Since their introduction in 1929, Pauling’s five rules have been used by scientists from many disciplines to rationalize and predict stable arrangements of atoms and coordination polyhedra in crystalline solids; amorphous materials such as silicate glasses and melts; nanomaterials, poorly crystalline solids; aqueous cation and anion complexes; and sorption complexes at mineral-aqueous solution interfaces. The predictive power of these simple yet powerful rules was challenged recently by George et al. (2020), who performed a statistical analysis of the performance of Pauling’s five rules for about 5000 oxide crystal structures. They concluded that only 13% of the oxides satisfy the last four rules simultaneously and that the second rule has the most exceptions. They also found that Pauling’s first rule is satisfied for only 66% of the coordination environments tested and concluded that no simple rule linking ionic radius to coordination environment will be predictive due to the variable quality of univalent radii.
We address these concerns and discuss quantum mechanical calculations that complement Pauling’s rules, particularly his first (radius sum and radius ratio rule) and second (electrostatic valence rule) rules. We also present a more realistic view of the bonded radii of atoms, derived by determining the local minimum in the electron density distribution measured along trajectories between bonded atoms known as bond paths, i.e., the bond critical point (rc). Electron density at the bond critical point is a quantum mechanical observable that correlates well with Pauling bond strength. Moreover, a metal atom in a polyhedron has as many bonded radii as it has bonded interactions, resulting in metal and O atoms that may not be spherical. O atoms, for example, are not spherical in many oxide-based crystal structures.

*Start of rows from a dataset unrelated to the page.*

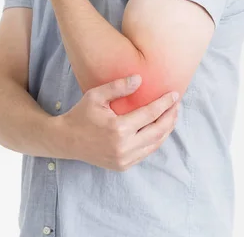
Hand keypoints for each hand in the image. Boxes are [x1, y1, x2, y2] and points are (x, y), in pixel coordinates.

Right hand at [57, 75, 180, 171]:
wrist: (66, 141)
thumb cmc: (80, 115)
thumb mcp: (96, 96)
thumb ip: (118, 87)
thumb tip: (140, 79)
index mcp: (118, 129)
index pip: (150, 115)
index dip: (164, 104)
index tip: (174, 95)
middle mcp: (124, 147)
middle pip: (158, 131)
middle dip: (171, 117)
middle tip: (177, 105)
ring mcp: (124, 159)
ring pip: (154, 144)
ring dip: (166, 129)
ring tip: (172, 115)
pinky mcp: (123, 165)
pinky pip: (146, 152)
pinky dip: (155, 140)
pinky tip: (159, 129)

Instead, the electron density of a bonded oxygen is often highly distorted or polarized, with its bonded radius decreasing systematically from ~1.38 Å when bonded to highly electropositive atoms like sodium to 0.64 Å when bonded to highly electronegative atoms like nitrogen. Bonded radii determined for metal atoms match the Shannon (1976) radii for more electropositive atoms, but the match decreases systematically as the electronegativities of the M atoms increase. As a result, significant departures from the radius ratio rule in the analysis by George et al. (2020) is not surprising. We offer a modified, more fundamental version of Pauling’s first rule and demonstrate that the second rule has a one-to-one connection between the electron density accumulated between the bonded atoms at the bond critical point and the Pauling bond strength of the bonded interaction.

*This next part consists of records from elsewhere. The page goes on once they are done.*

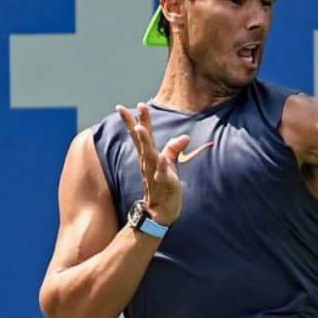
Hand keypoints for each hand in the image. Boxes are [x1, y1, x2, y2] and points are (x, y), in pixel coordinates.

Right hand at [117, 103, 189, 224]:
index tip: (135, 104)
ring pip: (148, 155)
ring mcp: (153, 173)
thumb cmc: (164, 187)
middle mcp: (148, 162)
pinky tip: (160, 157)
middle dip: (137, 123)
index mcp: (149, 156)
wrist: (161, 212)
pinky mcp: (162, 184)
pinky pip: (160, 173)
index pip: (143, 136)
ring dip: (144, 142)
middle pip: (141, 140)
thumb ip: (174, 150)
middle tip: (132, 108)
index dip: (140, 120)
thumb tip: (185, 137)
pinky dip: (160, 165)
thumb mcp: (170, 165)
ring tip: (141, 128)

Pauling’s second rule implicitly assumes that bond strength is invariant with bond length for a given pair of bonded atoms. Many studies have since shown that this is not the case, and Brown and Shannon (1973) developed an equation and a set of parameters to describe the relation between bond length and bond strength, now redefined as bond valence to avoid confusion with Pauling bond-strength. Brown (1980) used the valence-sum rule, together with the path rule and the valence-matching principle, as the three axioms of bond-valence theory (BVT), a powerful method for understanding many otherwise elusive aspects of crystals and also their participation in dynamic processes. We show how a priori bond-valence calculations can predict unstrained bond-lengths and how bond-valence mapping can locate low-Z atoms in a crystal structure (e.g., Li) or examine possible diffusion pathways for atoms through crystal structures.

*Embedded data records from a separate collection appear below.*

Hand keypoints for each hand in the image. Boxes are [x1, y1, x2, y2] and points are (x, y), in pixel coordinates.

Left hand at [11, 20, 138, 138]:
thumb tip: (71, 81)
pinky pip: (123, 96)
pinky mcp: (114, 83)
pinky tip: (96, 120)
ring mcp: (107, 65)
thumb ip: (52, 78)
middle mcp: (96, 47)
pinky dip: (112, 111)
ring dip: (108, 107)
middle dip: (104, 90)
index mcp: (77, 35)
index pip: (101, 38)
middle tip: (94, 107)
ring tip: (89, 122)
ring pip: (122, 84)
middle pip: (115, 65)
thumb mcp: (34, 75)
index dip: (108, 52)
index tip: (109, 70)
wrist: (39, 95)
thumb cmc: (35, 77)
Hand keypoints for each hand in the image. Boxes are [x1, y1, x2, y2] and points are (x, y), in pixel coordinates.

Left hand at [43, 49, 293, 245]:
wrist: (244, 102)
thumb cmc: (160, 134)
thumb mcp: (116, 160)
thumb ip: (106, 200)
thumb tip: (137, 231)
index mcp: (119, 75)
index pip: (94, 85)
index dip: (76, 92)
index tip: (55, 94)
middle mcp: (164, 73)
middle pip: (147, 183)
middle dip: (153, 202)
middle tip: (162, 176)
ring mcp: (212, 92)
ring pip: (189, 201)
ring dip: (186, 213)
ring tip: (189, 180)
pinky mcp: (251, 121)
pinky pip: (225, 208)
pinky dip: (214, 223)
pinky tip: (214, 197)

In addition, we briefly discuss Pauling’s third, fourth, and fifth rules, the first two of which concern the sharing of polyhedron elements (edges and faces) and the common instability associated with structures in which a polyhedron shares an edge or face with another polyhedron and contains high-valence cations. The olivine [α-(MgxFe1–x)2SiO4] crystal structure is used to illustrate the distortions from hexagonal close-packing of O atoms caused by metal-metal repulsion across shared polyhedron edges.
We conclude by discussing several applications of BVT to Earth materials, including the use of BVT to: (1) locate H+ ions in crystal structures, including the location of protons in the crystal structures of nominally anhydrous minerals in Earth’s mantle; (2) determine how strongly bonded (usually anionic) structural units interact with weakly bonded (usually cationic) interstitial complexes in complex uranyl-oxide and uranyl-oxysalt minerals using the valence-matching principle; (3) calculate Lewis acid strengths of cations and Lewis base strengths of anions; (4) determine how (H2O) groups can function as bond-valence transformers by dividing one bond into two bonds of half the bond valence; (5) help characterize products of sorption reactions of aqueous cations (e.g., Co2+ and Pb2+) and oxyanions [e.g., selenate (Se6+O4)2− and selenite (Se4+O3)2−] at mineral-aqueous solution interfaces and the important role of protons in these reactions; and (6) help characterize the local coordination environments of highly charged cations (e.g., Zr4+, Ti4+, U4+, U5+, and U6+) in silicate glasses and melts.